▶ **What the task requires**: I would like every record printed again, exactly as shown.

+++

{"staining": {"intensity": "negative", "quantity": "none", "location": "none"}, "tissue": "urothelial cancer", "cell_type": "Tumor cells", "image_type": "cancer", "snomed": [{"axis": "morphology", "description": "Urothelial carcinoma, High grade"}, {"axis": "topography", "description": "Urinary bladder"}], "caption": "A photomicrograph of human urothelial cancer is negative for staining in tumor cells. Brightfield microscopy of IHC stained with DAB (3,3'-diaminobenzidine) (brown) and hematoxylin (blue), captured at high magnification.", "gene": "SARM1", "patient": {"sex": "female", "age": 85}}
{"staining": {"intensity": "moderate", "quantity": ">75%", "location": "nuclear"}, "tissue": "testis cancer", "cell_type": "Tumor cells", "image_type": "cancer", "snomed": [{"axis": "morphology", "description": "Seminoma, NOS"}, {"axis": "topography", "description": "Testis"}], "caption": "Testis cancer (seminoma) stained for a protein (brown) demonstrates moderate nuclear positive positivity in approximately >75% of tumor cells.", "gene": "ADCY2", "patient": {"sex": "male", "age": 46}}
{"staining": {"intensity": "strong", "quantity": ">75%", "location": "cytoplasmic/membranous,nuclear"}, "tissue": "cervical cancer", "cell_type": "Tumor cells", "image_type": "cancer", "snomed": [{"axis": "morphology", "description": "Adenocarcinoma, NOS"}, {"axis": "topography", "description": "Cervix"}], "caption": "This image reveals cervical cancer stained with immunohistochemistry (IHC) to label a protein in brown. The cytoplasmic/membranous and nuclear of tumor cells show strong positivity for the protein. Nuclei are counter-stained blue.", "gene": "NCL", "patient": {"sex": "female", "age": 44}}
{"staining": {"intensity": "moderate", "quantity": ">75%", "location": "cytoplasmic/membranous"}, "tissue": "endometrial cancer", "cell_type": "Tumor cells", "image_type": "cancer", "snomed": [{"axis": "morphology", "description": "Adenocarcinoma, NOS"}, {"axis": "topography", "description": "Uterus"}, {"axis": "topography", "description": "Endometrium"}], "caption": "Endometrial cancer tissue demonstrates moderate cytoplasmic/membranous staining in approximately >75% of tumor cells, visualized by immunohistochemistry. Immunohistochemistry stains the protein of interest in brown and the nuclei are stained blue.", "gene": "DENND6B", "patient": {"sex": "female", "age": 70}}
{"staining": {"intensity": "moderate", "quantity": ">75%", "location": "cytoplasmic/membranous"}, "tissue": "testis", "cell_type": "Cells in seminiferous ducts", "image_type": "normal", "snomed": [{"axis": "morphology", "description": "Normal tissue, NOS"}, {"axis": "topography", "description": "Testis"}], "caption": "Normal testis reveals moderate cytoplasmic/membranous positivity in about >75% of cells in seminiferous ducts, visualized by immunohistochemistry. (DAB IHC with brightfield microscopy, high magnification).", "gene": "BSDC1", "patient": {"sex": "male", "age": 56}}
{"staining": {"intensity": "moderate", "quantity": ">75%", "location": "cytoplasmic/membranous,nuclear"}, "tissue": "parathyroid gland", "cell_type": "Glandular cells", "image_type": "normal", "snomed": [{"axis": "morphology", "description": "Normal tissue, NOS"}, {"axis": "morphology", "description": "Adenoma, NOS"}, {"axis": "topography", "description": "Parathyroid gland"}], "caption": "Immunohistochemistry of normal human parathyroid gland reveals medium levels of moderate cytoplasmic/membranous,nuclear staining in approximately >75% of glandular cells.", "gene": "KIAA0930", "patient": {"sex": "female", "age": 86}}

+++

▶ **Solution to the exercise**:
{"staining": {"intensity": "negative", "quantity": "none", "location": "none"}, "tissue": "urothelial cancer", "cell_type": "Tumor cells", "image_type": "cancer", "snomed": [{"axis": "morphology", "description": "Urothelial carcinoma, High grade"}, {"axis": "topography", "description": "Urinary bladder"}], "caption": "A photomicrograph of human urothelial cancer is negative for staining in tumor cells. Brightfield microscopy of IHC stained with DAB (3,3'-diaminobenzidine) (brown) and hematoxylin (blue), captured at high magnification.", "gene": "SARM1", "patient": {"sex": "female", "age": 85}}
{"staining": {"intensity": "moderate", "quantity": ">75%", "location": "nuclear"}, "tissue": "testis cancer", "cell_type": "Tumor cells", "image_type": "cancer", "snomed": [{"axis": "morphology", "description": "Seminoma, NOS"}, {"axis": "topography", "description": "Testis"}], "caption": "Testis cancer (seminoma) stained for a protein (brown) demonstrates moderate nuclear positive positivity in approximately >75% of tumor cells.", "gene": "ADCY2", "patient": {"sex": "male", "age": 46}}
{"staining": {"intensity": "strong", "quantity": ">75%", "location": "cytoplasmic/membranous,nuclear"}, "tissue": "cervical cancer", "cell_type": "Tumor cells", "image_type": "cancer", "snomed": [{"axis": "morphology", "description": "Adenocarcinoma, NOS"}, {"axis": "topography", "description": "Cervix"}], "caption": "This image reveals cervical cancer stained with immunohistochemistry (IHC) to label a protein in brown. The cytoplasmic/membranous and nuclear of tumor cells show strong positivity for the protein. Nuclei are counter-stained blue.", "gene": "NCL", "patient": {"sex": "female", "age": 44}}
{"staining": {"intensity": "moderate", "quantity": ">75%", "location": "cytoplasmic/membranous"}, "tissue": "endometrial cancer", "cell_type": "Tumor cells", "image_type": "cancer", "snomed": [{"axis": "morphology", "description": "Adenocarcinoma, NOS"}, {"axis": "topography", "description": "Uterus"}, {"axis": "topography", "description": "Endometrium"}], "caption": "Endometrial cancer tissue demonstrates moderate cytoplasmic/membranous staining in approximately >75% of tumor cells, visualized by immunohistochemistry. Immunohistochemistry stains the protein of interest in brown and the nuclei are stained blue.", "gene": "DENND6B", "patient": {"sex": "female", "age": 70}}
{"staining": {"intensity": "moderate", "quantity": ">75%", "location": "cytoplasmic/membranous"}, "tissue": "testis", "cell_type": "Cells in seminiferous ducts", "image_type": "normal", "snomed": [{"axis": "morphology", "description": "Normal tissue, NOS"}, {"axis": "topography", "description": "Testis"}], "caption": "Normal testis reveals moderate cytoplasmic/membranous positivity in about >75% of cells in seminiferous ducts, visualized by immunohistochemistry. (DAB IHC with brightfield microscopy, high magnification).", "gene": "BSDC1", "patient": {"sex": "male", "age": 56}}
{"staining": {"intensity": "moderate", "quantity": ">75%", "location": "cytoplasmic/membranous,nuclear"}, "tissue": "parathyroid gland", "cell_type": "Glandular cells", "image_type": "normal", "snomed": [{"axis": "morphology", "description": "Normal tissue, NOS"}, {"axis": "morphology", "description": "Adenoma, NOS"}, {"axis": "topography", "description": "Parathyroid gland"}], "caption": "Immunohistochemistry of normal human parathyroid gland reveals medium levels of moderate cytoplasmic/membranous,nuclear staining in approximately >75% of glandular cells.", "gene": "KIAA0930", "patient": {"sex": "female", "age": 86}}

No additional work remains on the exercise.